TEXTAUSZUG:
_ _ _ _

Bundesgesetz, mit dem das Allgemeine Verwaltungsverfahrensgesetz 1991, das Verwaltungsstrafgesetz 1991 und das Verwaltungsgerichtsverfahrensgesetz geändert sowie ein Bundesgesetz über die Europäische Ermittlungsanordnung in Verwaltungsstrafsachen erlassen werden

 

Vereinfachte wirkungsorientierte Folgenabschätzung

 

Einbringende Stelle:

Bundesministerium für Verfassung, Reformen, Deregulierung und Justiz

Vorhabensart:

Bundesgesetz

Laufendes Finanzjahr:

2018

 

Inkrafttreten/

Wirksamwerden:

2018

 

Vorblatt

 

Problemanalyse

Die Europäische Union hat sich zum Ziel gesetzt, einen Raum der Freiheit, der Sicherheit und des Rechts zu erhalten und weiterzuentwickeln. Aus den Schlussfolgerungen des Vorsitzes des Europäischen Rates vom 15. und 16. Oktober 1999 in Tampere, insbesondere aus deren Nummer 33, geht hervor, dass eine verbesserte gegenseitige Anerkennung von Urteilen und anderen gerichtlichen Entscheidungen und die notwendige Annäherung der Rechtsvorschriften die Zusammenarbeit zwischen den zuständigen Behörden verbessern und den Schutz der Rechte des Einzelnen durch die Justiz erleichtern würden. Der Grundsatz der gegenseitigen Anerkennung sollte daher zum Eckstein der justiziellen Zusammenarbeit in Zivil- und Strafsachen innerhalb der Union werden.

_ _ _ _

DATEN ZUR AUFGABE:
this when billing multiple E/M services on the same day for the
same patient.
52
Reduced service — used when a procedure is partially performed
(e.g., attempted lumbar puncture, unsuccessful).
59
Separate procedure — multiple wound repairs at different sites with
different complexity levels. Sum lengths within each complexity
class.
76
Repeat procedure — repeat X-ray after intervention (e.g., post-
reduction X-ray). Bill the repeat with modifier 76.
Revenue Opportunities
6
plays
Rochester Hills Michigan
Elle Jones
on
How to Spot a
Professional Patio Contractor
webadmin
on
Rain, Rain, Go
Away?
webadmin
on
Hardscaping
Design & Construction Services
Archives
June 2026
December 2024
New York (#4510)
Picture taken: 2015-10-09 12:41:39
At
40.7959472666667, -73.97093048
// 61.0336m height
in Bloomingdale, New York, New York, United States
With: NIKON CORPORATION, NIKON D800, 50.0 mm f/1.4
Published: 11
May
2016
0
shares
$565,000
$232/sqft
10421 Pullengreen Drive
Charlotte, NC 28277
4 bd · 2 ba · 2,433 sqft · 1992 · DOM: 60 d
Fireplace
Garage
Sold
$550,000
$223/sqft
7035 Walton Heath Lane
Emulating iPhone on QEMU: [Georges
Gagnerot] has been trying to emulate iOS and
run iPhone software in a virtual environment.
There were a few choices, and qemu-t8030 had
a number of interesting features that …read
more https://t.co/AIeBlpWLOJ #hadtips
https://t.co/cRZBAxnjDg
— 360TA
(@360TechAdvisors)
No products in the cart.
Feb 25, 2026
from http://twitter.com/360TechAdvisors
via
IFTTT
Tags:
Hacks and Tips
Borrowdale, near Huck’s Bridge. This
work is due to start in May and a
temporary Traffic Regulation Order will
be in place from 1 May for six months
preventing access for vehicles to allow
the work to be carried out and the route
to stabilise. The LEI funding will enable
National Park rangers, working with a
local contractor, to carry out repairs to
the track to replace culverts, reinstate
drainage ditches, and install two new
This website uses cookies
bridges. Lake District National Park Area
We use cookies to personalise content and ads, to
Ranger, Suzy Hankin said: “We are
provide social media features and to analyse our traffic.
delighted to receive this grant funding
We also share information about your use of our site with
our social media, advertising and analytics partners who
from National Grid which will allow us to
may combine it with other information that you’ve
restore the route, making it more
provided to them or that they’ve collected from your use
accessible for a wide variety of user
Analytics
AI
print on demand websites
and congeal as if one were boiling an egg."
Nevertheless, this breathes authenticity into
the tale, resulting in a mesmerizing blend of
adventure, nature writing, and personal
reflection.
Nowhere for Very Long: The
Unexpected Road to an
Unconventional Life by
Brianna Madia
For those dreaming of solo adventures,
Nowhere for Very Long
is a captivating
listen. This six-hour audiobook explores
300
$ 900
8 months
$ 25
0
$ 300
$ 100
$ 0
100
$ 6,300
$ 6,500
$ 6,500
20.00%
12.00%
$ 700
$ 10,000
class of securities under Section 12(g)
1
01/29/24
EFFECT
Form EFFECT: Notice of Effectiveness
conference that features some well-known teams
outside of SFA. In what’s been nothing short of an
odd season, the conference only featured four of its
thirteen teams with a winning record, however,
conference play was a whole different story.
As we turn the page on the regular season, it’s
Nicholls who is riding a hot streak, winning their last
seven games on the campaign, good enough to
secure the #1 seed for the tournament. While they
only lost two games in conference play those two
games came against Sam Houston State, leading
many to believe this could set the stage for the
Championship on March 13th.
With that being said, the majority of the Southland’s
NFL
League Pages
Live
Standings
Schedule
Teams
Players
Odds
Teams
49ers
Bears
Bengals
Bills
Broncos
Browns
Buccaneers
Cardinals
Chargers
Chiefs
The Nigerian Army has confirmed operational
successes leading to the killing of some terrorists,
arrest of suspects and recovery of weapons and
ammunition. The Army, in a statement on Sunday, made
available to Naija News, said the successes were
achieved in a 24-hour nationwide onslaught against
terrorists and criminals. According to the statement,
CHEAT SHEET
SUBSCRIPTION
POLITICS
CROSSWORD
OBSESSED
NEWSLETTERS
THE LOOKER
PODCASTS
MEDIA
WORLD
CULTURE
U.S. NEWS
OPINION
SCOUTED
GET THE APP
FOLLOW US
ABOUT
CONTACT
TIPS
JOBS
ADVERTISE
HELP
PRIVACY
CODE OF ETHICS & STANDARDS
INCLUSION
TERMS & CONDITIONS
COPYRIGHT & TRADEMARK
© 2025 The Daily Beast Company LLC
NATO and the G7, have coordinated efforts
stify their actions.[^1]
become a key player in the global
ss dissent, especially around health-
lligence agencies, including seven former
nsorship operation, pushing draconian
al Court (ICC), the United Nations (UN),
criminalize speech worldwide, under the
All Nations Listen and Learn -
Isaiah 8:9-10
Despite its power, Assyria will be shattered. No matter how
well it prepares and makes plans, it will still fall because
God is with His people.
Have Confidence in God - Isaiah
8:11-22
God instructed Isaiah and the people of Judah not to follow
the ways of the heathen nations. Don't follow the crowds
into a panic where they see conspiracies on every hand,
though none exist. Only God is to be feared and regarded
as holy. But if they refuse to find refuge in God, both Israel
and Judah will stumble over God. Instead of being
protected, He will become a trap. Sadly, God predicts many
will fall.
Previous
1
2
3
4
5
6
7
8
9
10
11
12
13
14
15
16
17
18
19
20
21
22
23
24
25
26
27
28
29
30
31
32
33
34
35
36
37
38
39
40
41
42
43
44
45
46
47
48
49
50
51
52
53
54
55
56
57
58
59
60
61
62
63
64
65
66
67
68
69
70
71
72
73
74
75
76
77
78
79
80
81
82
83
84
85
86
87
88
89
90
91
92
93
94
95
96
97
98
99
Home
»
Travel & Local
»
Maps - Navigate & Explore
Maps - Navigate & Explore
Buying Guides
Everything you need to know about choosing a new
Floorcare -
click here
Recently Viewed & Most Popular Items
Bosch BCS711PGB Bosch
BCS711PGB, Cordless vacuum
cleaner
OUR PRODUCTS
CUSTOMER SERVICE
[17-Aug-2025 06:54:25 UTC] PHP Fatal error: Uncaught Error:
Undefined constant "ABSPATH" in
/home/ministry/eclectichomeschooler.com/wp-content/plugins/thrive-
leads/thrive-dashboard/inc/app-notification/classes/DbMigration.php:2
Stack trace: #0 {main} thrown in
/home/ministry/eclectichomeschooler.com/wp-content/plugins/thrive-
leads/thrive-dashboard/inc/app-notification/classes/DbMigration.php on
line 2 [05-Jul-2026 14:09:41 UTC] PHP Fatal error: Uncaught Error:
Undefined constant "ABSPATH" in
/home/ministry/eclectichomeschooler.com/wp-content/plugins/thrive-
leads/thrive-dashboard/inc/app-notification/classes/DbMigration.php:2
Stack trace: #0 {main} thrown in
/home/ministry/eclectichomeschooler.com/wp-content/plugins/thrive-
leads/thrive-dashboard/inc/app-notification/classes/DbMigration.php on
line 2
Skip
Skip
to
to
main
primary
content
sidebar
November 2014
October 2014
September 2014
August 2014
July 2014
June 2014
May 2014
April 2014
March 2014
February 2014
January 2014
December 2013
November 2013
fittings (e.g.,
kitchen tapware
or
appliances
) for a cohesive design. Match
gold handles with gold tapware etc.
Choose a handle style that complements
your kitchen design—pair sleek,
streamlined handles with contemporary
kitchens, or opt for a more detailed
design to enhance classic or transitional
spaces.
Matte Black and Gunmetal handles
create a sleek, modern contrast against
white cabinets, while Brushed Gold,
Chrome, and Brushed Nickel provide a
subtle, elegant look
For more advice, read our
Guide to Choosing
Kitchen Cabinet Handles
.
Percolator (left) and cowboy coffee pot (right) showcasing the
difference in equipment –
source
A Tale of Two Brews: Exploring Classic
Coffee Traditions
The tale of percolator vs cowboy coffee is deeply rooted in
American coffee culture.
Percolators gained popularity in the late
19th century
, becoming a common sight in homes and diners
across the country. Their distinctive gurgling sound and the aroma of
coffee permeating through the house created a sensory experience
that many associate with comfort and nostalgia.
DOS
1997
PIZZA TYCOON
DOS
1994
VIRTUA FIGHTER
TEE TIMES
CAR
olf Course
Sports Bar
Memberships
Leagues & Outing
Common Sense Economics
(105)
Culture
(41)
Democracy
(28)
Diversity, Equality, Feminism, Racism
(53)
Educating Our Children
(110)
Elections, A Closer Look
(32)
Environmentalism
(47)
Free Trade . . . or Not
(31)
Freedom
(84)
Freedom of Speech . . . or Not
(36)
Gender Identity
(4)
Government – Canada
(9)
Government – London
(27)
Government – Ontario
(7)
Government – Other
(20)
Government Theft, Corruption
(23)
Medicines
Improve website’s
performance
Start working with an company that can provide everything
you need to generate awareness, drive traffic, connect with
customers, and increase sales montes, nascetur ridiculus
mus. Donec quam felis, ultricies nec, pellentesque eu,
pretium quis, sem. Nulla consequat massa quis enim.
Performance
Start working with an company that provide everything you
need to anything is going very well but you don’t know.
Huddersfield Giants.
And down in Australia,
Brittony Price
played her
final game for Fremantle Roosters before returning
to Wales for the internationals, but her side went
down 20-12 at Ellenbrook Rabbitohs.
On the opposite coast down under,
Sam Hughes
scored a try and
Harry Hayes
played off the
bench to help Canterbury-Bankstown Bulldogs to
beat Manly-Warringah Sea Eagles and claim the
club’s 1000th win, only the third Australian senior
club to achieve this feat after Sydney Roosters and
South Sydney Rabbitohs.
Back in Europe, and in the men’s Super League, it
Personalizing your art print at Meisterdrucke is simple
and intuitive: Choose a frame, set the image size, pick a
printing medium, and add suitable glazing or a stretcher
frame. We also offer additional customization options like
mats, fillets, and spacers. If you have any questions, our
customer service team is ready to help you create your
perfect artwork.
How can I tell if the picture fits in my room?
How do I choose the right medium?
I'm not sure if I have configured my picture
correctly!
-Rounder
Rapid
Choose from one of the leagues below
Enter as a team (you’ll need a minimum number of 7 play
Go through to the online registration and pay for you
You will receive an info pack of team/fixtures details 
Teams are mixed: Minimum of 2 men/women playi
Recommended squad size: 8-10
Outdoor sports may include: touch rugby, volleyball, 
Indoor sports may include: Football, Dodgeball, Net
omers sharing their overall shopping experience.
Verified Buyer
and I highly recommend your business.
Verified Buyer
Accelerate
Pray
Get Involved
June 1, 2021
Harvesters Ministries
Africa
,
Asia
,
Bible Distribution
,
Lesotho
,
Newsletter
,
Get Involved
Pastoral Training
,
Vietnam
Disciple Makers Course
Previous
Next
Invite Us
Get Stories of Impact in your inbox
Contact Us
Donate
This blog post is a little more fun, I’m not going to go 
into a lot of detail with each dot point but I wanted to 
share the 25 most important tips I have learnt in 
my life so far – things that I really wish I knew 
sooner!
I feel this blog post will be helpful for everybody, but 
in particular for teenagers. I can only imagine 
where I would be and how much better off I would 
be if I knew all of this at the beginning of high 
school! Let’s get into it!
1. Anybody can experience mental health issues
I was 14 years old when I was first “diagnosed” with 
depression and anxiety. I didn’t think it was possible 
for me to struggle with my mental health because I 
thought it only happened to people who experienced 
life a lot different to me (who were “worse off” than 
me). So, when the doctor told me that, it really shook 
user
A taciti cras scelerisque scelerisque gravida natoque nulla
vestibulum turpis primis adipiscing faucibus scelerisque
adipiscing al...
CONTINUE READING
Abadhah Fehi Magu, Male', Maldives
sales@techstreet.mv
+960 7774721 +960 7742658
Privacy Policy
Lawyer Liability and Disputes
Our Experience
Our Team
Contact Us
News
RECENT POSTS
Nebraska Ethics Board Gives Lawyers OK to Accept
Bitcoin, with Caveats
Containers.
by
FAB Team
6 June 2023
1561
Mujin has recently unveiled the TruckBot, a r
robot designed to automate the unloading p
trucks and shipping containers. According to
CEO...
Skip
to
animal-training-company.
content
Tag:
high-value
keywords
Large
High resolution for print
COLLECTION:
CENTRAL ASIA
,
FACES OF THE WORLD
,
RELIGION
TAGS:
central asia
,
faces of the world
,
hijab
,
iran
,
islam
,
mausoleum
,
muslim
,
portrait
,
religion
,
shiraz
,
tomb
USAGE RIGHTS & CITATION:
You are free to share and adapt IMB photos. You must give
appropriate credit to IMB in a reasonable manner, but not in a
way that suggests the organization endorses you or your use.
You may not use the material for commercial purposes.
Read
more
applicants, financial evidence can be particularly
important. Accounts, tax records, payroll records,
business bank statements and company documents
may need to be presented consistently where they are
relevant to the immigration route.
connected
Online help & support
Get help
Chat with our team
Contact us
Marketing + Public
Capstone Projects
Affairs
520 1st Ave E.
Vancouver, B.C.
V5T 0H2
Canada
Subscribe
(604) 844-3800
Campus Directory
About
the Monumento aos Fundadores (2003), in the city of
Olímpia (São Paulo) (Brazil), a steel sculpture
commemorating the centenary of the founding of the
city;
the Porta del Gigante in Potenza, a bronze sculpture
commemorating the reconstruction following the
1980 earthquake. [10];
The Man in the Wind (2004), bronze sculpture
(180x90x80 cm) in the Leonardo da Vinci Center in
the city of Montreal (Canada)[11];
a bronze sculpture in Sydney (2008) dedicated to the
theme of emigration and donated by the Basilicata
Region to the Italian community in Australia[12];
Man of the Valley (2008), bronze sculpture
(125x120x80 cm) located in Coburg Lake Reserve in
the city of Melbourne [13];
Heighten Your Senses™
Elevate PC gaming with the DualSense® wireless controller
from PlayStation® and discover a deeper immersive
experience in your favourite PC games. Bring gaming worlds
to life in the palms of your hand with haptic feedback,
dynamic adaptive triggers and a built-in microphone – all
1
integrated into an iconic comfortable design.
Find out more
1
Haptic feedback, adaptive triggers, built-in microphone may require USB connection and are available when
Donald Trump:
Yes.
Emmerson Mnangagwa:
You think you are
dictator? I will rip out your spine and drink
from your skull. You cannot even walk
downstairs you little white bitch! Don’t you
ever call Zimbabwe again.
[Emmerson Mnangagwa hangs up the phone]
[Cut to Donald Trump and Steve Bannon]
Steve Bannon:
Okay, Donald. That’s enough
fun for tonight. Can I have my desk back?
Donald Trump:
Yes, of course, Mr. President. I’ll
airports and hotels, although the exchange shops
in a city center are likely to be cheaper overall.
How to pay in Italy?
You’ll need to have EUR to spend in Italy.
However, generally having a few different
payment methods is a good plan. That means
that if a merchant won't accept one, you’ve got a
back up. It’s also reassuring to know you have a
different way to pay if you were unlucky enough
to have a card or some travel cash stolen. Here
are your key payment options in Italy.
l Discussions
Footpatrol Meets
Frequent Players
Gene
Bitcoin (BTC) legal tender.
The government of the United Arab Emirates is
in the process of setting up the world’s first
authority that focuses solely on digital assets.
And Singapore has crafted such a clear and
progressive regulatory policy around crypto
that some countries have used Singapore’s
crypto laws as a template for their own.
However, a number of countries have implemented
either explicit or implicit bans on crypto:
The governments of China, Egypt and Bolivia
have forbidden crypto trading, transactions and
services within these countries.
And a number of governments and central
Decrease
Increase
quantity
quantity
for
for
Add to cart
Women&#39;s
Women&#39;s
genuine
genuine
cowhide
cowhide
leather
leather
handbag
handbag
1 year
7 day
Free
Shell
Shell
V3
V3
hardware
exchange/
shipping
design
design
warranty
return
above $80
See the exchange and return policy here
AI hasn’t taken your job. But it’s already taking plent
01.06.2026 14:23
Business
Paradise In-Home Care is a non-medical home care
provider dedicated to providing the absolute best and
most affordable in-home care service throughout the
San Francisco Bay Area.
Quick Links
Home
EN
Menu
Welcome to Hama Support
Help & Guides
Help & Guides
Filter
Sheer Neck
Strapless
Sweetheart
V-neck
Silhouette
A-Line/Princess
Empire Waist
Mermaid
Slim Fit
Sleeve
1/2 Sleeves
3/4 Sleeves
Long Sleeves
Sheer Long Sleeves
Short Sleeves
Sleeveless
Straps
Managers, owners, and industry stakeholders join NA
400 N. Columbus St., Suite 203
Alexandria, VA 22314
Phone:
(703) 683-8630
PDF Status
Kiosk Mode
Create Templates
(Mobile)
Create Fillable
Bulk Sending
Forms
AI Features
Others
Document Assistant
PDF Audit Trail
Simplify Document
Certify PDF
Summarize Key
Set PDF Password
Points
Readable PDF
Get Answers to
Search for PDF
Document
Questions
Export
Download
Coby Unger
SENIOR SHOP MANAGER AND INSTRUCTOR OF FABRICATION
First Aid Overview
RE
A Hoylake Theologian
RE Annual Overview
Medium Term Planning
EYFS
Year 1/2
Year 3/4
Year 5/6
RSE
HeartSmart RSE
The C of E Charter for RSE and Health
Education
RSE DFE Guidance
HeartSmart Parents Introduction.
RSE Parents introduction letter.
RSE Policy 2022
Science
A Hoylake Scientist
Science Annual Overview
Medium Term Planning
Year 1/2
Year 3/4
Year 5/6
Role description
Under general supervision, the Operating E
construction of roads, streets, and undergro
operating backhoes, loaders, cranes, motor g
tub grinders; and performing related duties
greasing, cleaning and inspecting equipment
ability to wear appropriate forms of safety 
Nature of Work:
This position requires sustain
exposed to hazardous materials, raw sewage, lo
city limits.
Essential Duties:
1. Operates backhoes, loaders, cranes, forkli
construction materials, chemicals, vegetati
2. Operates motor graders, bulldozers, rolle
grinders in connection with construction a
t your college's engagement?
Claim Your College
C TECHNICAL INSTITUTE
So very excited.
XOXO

_ _ _ _

AUFGABEN:
(1) Zähle alle Gesetze auf, die laut dem Titel des Textauszugs geändert werden.
(2) Gib die Datensätze vom ersten Zeichen an bis einschließlich der Zeile mit „different complexity levels.“ unverändert wieder.
Textauszug und Datensätze stammen aus unterschiedlichen Quellen.

LÖSUNGEN:
(1)
- Allgemeines Verwaltungsverfahrensgesetz 1991
- Verwaltungsstrafgesetz 1991
- Verwaltungsgerichtsverfahrensgesetz

(2)
this when billing multiple E/M services on the same day for the
same patient.
52
Reduced service — used when a procedure is partially performed
(e.g., attempted lumbar puncture, unsuccessful).
59
Separate procedure — multiple wound repairs at different sites with
different complexity levels. Sum lengths within each complexity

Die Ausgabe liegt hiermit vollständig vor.